His works have premiered worldwide in cities such as Rotterdam, Washington, Moscow, Rio de Janeiro, Paris, Buenos Aires, Waterford,New York, Mumbai, Bratislava, Prague, Ljubljana, Sarajevo, Kraków, Belgrade,Budapest, Los Angeles, Podgorica, São Paulo, Athens, Augsburg, Vienna, Sofia, Riga, Vilnius, Antwerp, Tirana, Pristina, Hyderabad, Rome, Maribor, Novi Sad, Mostar, Brno, Trnava, Bautzen, Zagreb, Warsaw, Bangalore, Bucharest,Novosibirsk, Tallinn, Vienna, Tel Aviv, Sydney, Salzburg, Ankara...
Novels
He has published eleven novels, including The Forgotten Son, How We Broke Our Legs, Klara, Margita or a Journey into a Past Life, Judith, The Baptist, Pontius Pilate, The Only Witness of Beauty, Kafka’s Friend, A Few Birds and One Sky, and Portrait of a Soul. He has also published two short story collections, Little Unusual People and Stories of Solitude, a poetry collection titled Poems, the epic The Defense of Jerusalem, and a collection of theatrical monologues titled Theatrical Monologues.

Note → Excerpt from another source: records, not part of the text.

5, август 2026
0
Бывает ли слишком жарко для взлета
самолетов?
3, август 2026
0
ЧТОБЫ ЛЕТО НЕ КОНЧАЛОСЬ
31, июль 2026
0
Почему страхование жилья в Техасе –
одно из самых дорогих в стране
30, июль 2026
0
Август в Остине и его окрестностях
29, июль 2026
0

In his early prose works, Gavran describes life in rural Croatia, portraying ordinary people, who are almost anti-heroes, yet maintain a positive outlook on life even when faced with injustice and great difficulties. This is best exemplified in his 1989 novel The Forgotten Son, in which the main character is a twenty-year-old young man with mental disabilities.

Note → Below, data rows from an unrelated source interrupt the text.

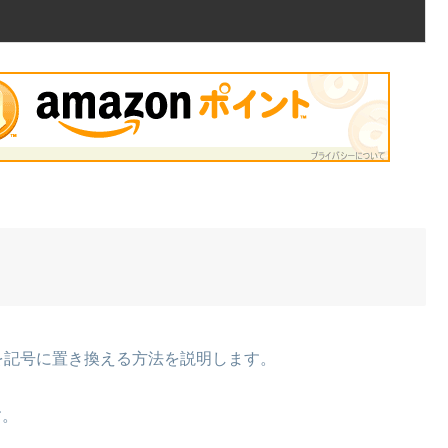
を記号に置き換える方法を説明します。
す。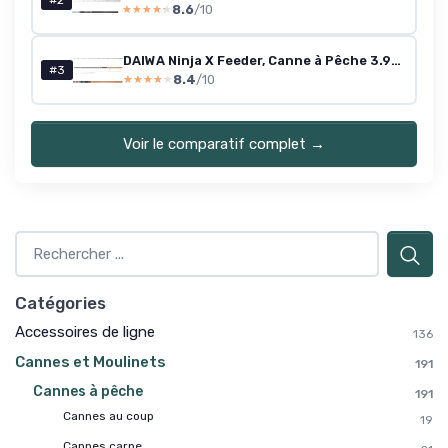
#2
8.6
/10
★★★★★
★★★★★
DAIWA Ninja X Feeder, Canne à Pêche 3.90m / 0-120g
#3
8.4
/10
★★★★★
★★★★★
Voir le comparatif complet →
Catégories
Accessoires de ligne
136
Cannes et Moulinets
191
Cannes à pêche
191
Cannes au coup
19
Cannes carpe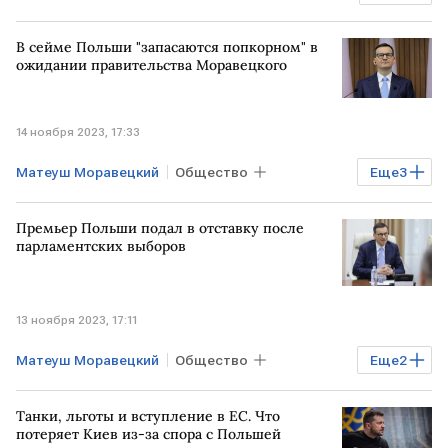
ПОЛЬША
В сейме Польши "запасаются попкорном" в
ожидании правительства Моравецкого
14 ноября 2023, 17:33
Матеуш Моравецкий
Общество
Еще
3
ПОЛЬША
сейм Польши
Премьер Польши подал в отставку после
"Право и справедливость"
парламентских выборов
13 ноября 2023, 17:11
Матеуш Моравецкий
Общество
Еще
2
ПОЛЬША
премьер-министр
Танки, льготы и вступление в ЕС. Что
потеряет Киев из-за спора с Польшей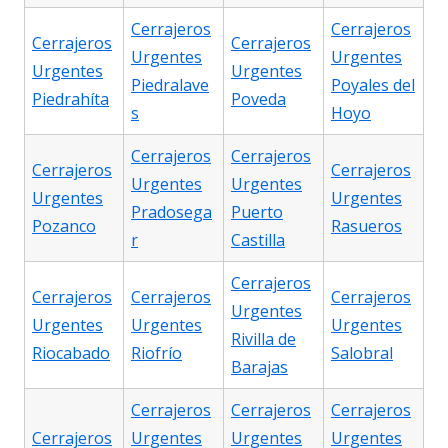
Cerrajeros
Cerrajeros
Cerrajeros
Cerrajeros
Urgentes
Urgentes
Urgentes
Urgentes
Piedralave
Poyales del
Piedrahíta
Poveda
s
Hoyo
Cerrajeros
Cerrajeros
Cerrajeros
Cerrajeros
Urgentes
Urgentes
Urgentes
Urgentes
Pradosega
Puerto
Pozanco
Rasueros
r
Castilla
Cerrajeros
Cerrajeros
Cerrajeros
Cerrajeros
Urgentes
Urgentes
Urgentes
Urgentes
Rivilla de
Riocabado
Riofrío
Salobral
Barajas
Cerrajeros
Cerrajeros
Cerrajeros
Cerrajeros
Urgentes
Urgentes
Urgentes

At the age of forty, Gavran began writing psychological-existential novels inspired by the Bible, modernizing biblical characters in a way that resonates with contemporary readers. Both believers and atheists enjoy reading these works, finding universal human messages within them.
His books have been published in various parts of the world: Beijing, Vienna, St. Petersburg, Oslo, Istanbul, Paris, Prague, Bratislava, Sofia, Santiago de Chile, Ljubljana, Skopje, Amsterdam, Belgrade, Pristina, Tirana, Tokyo, Jaipur, and many more. His books have been printed in more than one million copies.
Children’s Books
Miro Gavran has written ten books for children and young people, full of emotion and humor: All Sorts of Things in My Head, How Dad Won Mom, Head over Heels in Love, Happy Days, Farewell Letter, Plays with Heads and Tails, Try to Forget, Plays for Children, The Teacher of My Dreams, and Summer to Remember.

Awards
Gavran has received about thirty literary and theatrical awards in Croatia and abroad, including the Central European Time Award in 1999 for the best Central European authors for his complete works in Budapest, Hungary, and the European Circle Award in 2003 in Zagreb for the promotion of European values in his texts.
He has twice won the Ranko Marinković Award for short stories from Večernji list for the stories My Good Father and Saving the Bear. He has also won four Marin Držić Awards for drama from the Croatian Ministry of Culture for his works When an Actor Dies, Laughing Prohibited, Nora Today, and The Craziest Show in the World.
For his novel Kafka’s Friend, he received the 2012 Croatian Academy of Sciences and Arts Award. His novel The Forgotten Son was included in the IBBY Honour List in 2002 in Basel, Switzerland, while his novel The Teacher of My Dreams won a Special Award at the International Festival of Literature for Young People in Sofia, Bulgaria, in 2007.
For his children’s book Everything in My Head, he won the Ivana Brlić Mažuranić Award, and for Happy Days and Summer to Remember, he twice won the Mato Lovrak Award. In April 2023, he was awarded the Antun Branko Šimić Award for the poem Defense of Jerusalem, and in December of the same year, the Association of Croatian Veterans of the Homeland War '91, in cooperation with other associations formed during the Homeland War, named him the Person of 2023 for his literary achievements in Croatia and abroad.